Omer Arbel’s Olympic project

Despite continuous commercial and critical success, the commission that brought Omer Arbel to global attention was the medals for the 2010 Vancouver Winter Olympics.

The original design featured two disks held together by invisible magnets, which concealed a smaller pendant in the cavity so that the athletes could carry their public but also very private victory with them every day.

Each medal was completely unique as the shape was formed using a displaced wax technique. Wax was inserted into a rubber pocket controlled by a matrix of pins, using a different combination for each medal, and the shape was then cast in gold, silver and bronze.

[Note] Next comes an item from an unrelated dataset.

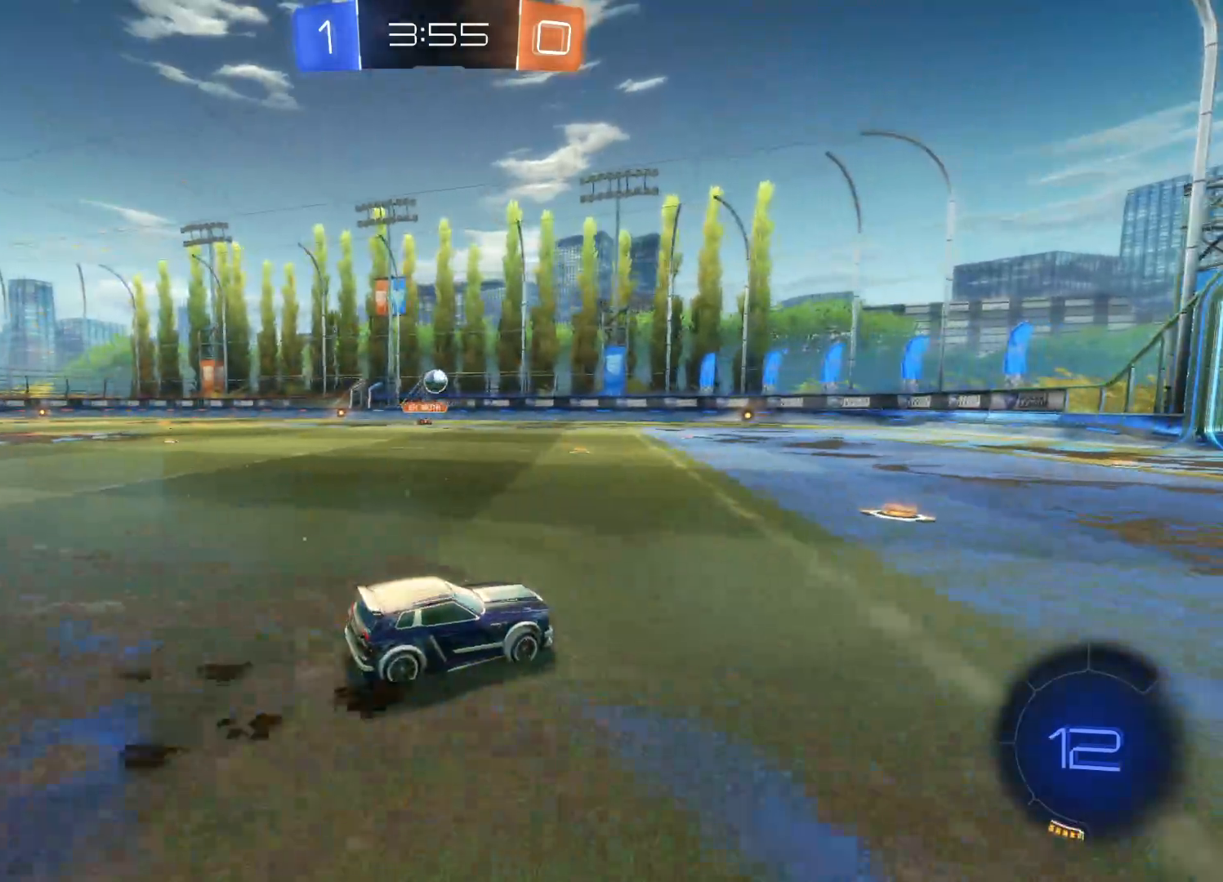
{"buttons": ["TRIANGLE", "R2"], "left_stick": "right", "right_stick": "center", "events": [[16, "left_stick", "center"], [333, "TRIANGLE", "down"], [350, "left_stick", "right"], [433, "TRIANGLE", "up"], [500, "TRIANGLE", "down"]]}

Vancouver Olympic medal 2008
The initial concept for the Vancouver Olympic medal

Although The Vancouver Organizing Committee for the 2010 Olympic and Paralympic Winter Games liked the uniqueness of each medal, the expense of the process plus the lack of reference to the Vancouver landscape, meant that it asked OAO to rethink the design.

The inside of the medal
The inside of the medal

The result was collaboration with aboriginal artist Corrine Hunt, who drew graphics that were applied to a 1m2 undulating surface. The individual medals were then punched out of sheet, greatly reducing the cost as only one mould was needed.

Although the new design had the additional symbolism that each winning athlete was part of an Olympic whole, it was far removed from Arbel’s original vision. ‘It’s part of life,’ he says genuinely. ‘It’s easy to get grumpy about these things but we’re not conceptual artists, we’re industrial designers. We don’t work in the theoretical world.’